How to recognize the endless reroute trap

Your browser will display a "redirect loop" error for endless redirection. If infinite redirects are hidden deep within your website, it is nearly impossible to find them. This crawl trap is designed to be discovered by the MarketingTracer on-page SEO crawler. To see these redirect loops, use the redirect filter.

Fixing the endless redirect trap

The endless redirect cycle is simple to fix. All you need to do is reroute the page to the appropriate page.

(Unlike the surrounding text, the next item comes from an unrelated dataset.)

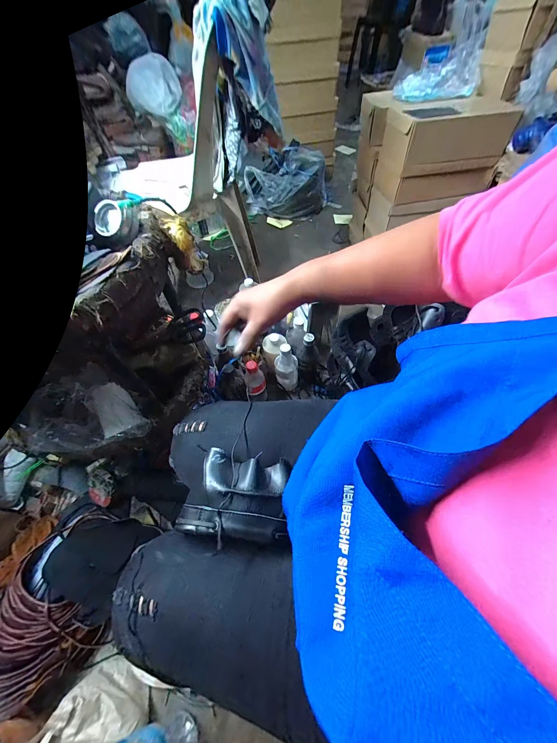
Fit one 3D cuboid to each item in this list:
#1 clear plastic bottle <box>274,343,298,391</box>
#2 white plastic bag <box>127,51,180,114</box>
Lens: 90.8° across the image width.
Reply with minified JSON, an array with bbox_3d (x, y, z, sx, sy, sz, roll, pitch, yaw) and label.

Concerning the session URL trap

Sessions are used by most frameworks. Visitor data is only stored for this visit throughout sessions. Typically, each session receives a distinct id (12345abcde for example). Cookies are often where session data is kept. The session id may be added to the URL if, for whatever reason, such as a server configuration error, the session data is not stored in a cookie. Every time a crawler visits, it counts as a "new visit" and receives a unique session id. When the same URL is crawled twice, it generates two separate session ids and URLs. There will be an explosion of URLs because every time a crawler scans a website, all the links with the new session id will appear to be new pages.

Identifying the session URL trap

The session URL trap is simple to recognize. Simply go to your website, turn off cookies, then select a few links. You are susceptible to the session URL trap if the URL contains a session id. This crawl trap is designed to be discovered by the MarketingTracer on-page SEO crawler. To see all the URLs containing session ids, simply visit our crawl index and select the "session" filter.

Fixing the session URL trap

The session trap is comparatively simple to fix. Session ids in the URL are often disabled by a setting in your CMS. As an alternative, you must modify your web server.

What are the best practices for crawler traps?

Recommended practices for avoiding crawler traps: In terms of crawler traps, prevention is preferable to treatment. Crawler traps typically result from an error in technical design. Instead of attempting to hide the problem, fix the design mistake.

  • In your robots.txt file, prevent duplicate pages.
  • A proper canonical URL will stop duplicate material, however, it won't address crawl budget problems.
  • Links with nofollow on them prevent PageRank from being passed on. It doesn't stop the use of crawler traps.

How does the crawler trap impact your SEO?

Spider traps have one common effect on your website, although coming from many technical and non-technical concerns; they make it difficult for crawlers to examine your site. Your search engine visibility consequently declines, which has an impact on your ranking. Other detrimental effects include;

  • Loss of quality in your ranking as determined by Google algorithms
  • Affect the original page's PageRank when spider traps produce nearly identical pages
  • Spending a crawl budget on unnecessary, nearly identical pages takes up search bots' time.

Conclusion

Finally, theoretically, a "nice" spider is far less likely to get caught in a crawler if it simply requests documents from hosts once every few seconds and alternates between hosts. To tell bots to avoid the crawler trap once they've been recognized, websites can also set up robot.txt files, however, this doesn't guarantee a crawler won't be harmed.

Crawler traps should be found and fixed to support other SEO-related site ranking and relevance-enhancing strategies. Use this manual to locate, dislodge, and avoid spider traps. They all happen for different causes, but they all together have an effect that hinders your website's success.